Schon in der Ankündigung wurden als „entscheidende Fragen“ genannt: Wie soll sie aussehen, Europas Auseinandersetzung mit Russland, China, nun auch den USA unter Trump 2? Welche Rolle soll die EU spielen im zunehmend verheerenden Krieg Israels in Gaza? Auf welche Weise will Berlin sie verteidigen, die immer stärker unter Druck geratende liberale Demokratie?

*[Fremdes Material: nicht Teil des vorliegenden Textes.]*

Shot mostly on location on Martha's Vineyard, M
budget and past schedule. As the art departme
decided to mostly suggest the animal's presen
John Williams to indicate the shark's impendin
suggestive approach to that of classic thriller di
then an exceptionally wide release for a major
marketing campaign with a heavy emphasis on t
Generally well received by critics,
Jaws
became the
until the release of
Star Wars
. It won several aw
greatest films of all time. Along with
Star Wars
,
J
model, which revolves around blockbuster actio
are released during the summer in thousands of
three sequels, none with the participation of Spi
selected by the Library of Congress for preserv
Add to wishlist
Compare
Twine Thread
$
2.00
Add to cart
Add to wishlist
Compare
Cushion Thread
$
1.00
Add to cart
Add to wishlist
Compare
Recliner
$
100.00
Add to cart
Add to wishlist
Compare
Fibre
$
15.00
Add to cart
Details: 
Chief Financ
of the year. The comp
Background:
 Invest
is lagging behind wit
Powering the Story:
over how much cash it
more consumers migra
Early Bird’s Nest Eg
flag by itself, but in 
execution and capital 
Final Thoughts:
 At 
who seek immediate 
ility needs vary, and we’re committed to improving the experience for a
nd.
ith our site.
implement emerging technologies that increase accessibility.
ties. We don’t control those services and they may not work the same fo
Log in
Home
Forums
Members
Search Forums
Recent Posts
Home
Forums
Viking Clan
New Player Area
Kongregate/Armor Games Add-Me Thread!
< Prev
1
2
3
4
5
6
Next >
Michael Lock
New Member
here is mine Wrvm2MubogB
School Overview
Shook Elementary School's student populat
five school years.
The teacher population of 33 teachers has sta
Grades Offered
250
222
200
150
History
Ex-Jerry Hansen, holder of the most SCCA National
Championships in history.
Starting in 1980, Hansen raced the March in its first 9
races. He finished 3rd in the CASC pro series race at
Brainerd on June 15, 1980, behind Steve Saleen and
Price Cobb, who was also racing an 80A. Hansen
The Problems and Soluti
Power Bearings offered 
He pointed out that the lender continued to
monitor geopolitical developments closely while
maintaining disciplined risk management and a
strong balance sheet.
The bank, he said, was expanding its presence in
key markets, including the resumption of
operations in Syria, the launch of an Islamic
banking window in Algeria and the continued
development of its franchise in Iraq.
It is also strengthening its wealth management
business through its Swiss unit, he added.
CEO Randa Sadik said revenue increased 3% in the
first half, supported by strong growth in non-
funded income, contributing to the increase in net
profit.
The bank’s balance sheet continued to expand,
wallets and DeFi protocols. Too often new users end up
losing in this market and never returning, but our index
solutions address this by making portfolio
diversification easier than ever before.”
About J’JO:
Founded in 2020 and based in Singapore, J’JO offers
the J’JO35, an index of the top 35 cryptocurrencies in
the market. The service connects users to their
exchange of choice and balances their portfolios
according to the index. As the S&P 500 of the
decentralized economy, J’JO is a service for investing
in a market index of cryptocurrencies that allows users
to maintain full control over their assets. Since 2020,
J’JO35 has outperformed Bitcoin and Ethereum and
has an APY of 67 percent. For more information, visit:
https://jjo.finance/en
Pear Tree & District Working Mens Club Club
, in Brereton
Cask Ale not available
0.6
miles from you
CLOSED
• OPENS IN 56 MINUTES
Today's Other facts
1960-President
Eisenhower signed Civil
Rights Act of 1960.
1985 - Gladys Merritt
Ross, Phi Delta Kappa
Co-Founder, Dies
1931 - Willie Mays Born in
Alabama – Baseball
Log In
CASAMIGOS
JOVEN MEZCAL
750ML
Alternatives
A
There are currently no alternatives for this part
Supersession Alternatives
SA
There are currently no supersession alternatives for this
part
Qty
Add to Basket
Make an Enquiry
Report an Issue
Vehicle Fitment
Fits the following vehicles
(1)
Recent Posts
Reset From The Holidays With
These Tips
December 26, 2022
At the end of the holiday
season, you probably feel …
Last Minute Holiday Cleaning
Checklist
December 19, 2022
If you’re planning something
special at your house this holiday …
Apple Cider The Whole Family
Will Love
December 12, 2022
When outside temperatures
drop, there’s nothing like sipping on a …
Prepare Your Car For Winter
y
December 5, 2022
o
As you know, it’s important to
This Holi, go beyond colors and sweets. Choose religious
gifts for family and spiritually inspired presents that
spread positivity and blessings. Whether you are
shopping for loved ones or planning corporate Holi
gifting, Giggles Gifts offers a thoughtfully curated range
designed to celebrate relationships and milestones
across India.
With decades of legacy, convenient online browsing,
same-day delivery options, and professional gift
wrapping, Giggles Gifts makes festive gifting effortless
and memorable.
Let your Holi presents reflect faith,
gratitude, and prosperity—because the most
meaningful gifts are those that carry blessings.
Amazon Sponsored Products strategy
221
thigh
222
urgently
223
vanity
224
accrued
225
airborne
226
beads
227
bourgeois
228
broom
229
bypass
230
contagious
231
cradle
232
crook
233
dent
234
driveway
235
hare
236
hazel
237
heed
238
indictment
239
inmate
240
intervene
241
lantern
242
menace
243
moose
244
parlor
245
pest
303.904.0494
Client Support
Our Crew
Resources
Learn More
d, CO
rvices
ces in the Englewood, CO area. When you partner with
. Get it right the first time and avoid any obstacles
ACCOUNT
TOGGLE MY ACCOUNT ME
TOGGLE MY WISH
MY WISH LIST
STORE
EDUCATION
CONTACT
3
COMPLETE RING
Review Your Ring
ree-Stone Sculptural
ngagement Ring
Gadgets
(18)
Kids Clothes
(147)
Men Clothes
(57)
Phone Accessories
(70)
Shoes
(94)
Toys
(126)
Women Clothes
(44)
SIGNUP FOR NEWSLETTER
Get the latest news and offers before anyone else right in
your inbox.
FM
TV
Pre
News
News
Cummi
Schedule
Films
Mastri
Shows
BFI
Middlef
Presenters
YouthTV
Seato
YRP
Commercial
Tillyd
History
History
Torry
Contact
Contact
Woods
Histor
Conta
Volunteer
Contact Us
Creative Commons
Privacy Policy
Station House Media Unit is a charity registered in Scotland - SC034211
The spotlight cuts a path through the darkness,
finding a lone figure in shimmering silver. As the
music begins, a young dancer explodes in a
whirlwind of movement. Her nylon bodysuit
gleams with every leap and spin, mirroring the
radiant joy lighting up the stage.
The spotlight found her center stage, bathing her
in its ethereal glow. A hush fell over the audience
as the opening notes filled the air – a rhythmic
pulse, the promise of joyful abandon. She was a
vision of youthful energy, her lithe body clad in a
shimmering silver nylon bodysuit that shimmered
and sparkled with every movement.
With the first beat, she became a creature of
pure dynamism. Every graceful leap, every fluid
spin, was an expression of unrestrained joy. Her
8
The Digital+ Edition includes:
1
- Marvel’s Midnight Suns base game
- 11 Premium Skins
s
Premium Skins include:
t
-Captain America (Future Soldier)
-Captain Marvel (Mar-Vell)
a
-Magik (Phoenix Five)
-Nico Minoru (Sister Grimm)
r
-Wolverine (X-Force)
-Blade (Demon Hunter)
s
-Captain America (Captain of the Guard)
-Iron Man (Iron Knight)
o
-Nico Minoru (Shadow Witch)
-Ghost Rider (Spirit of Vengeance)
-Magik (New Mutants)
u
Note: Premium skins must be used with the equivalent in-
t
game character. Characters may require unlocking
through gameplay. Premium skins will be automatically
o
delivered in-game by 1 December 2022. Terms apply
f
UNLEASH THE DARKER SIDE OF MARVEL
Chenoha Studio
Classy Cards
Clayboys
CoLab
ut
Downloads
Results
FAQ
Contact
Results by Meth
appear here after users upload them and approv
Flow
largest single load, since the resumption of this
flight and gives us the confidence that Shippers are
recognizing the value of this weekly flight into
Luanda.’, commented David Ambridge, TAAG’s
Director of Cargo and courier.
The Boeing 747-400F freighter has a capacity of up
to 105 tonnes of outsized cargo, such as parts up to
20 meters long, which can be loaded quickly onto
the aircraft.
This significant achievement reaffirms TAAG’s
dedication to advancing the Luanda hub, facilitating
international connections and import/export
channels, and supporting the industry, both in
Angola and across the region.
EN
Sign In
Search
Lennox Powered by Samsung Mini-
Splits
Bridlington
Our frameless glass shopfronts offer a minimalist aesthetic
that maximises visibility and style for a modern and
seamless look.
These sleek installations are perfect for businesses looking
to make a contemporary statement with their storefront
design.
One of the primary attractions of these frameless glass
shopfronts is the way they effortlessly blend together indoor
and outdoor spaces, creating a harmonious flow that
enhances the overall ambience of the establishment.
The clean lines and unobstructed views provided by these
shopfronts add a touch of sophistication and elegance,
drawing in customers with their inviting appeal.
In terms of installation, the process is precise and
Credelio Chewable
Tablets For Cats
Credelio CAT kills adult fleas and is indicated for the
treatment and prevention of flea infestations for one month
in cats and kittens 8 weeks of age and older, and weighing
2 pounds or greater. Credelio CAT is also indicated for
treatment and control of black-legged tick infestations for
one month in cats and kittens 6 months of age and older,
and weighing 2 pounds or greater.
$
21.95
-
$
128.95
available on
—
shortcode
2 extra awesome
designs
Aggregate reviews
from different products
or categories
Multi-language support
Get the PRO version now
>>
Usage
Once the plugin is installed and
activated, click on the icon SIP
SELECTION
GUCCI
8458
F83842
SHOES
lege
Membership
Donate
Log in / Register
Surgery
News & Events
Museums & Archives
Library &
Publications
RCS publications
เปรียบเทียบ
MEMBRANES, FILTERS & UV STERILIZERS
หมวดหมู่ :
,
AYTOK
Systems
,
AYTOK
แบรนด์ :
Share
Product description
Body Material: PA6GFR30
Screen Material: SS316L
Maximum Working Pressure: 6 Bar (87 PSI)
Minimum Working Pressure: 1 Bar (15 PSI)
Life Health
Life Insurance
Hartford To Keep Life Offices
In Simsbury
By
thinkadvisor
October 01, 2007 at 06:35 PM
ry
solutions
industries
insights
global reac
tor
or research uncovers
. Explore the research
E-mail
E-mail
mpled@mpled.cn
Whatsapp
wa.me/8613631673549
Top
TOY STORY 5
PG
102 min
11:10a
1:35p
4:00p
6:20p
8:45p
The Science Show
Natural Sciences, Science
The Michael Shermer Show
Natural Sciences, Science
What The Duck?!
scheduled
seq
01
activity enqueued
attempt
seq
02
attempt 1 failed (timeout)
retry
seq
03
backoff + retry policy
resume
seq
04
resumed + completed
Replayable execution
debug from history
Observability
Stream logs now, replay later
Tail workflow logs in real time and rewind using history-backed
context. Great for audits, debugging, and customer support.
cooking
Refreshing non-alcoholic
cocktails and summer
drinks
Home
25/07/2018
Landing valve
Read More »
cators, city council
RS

Um es kurz zu machen: Die letzte Frage wurde dann doch nicht abgehandelt, dafür das unvermeidliche Thema des „zunehmend verheerenden Krieges Israels in Gaza“.
Zunächst plauderte Kanzler Merz im Interview mit Markus Preiß, Leiter des ARD-Hauptstadtstudios, eher launig über seine bisher vier Telefonate mit US-Präsident Donald Trump und verkündete, man habe einen Aufschub der angedrohten Zölle bis zum 9. Juli erreicht, nun müsse die EU die Zeit nutzen und geschlossen auftreten. Hinsichtlich des Ukraine-Krieges habe man in den letzten Wochen alle diplomatischen Möglichkeiten ausgeschöpft, aber Putin deute Versuche, mit ihm ins Gespräch zu kommen, als Schwäche. Das habe auch Trump verstanden, der sei zunehmend desillusioniert.